Information given –
★ ★ ★

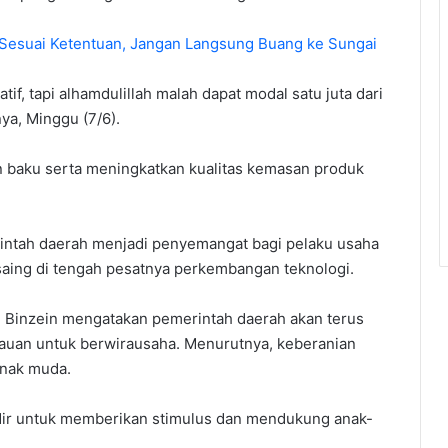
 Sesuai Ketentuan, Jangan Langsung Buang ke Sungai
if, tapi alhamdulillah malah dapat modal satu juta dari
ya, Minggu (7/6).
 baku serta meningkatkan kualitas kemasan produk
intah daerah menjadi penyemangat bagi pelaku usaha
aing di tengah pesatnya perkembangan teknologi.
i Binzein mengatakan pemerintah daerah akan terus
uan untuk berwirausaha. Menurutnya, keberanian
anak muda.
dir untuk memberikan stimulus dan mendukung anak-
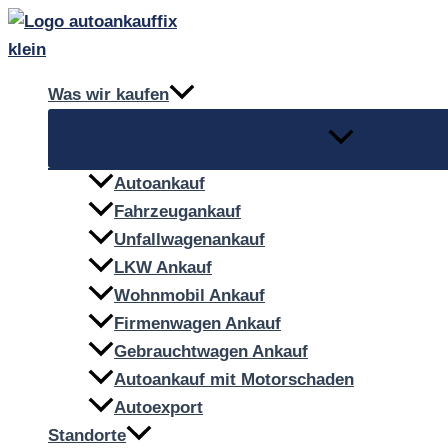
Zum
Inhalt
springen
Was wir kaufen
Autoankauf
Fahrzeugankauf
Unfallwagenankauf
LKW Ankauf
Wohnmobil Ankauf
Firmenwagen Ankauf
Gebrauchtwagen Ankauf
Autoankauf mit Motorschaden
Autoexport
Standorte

★ ★ ★

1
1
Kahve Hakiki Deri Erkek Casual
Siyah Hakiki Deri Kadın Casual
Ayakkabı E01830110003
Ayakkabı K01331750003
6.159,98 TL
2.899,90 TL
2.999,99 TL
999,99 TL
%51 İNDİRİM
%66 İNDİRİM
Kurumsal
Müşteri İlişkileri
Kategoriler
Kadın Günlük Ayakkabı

★ ★ ★

Beginning with the line holding "6.159,98 TL" and ending with the line holding "Kadın Günlük Ayakkabı", write out the stretch of material above exactly; add no further lines.

Output of the task –
6.159,98 TL
2.899,90 TL
2.999,99 TL
999,99 TL
%51 İNDİRİM
%66 İNDİRİM
Kurumsal
Müşteri İlişkileri
Kategoriler
Kadın Günlük Ayakkabı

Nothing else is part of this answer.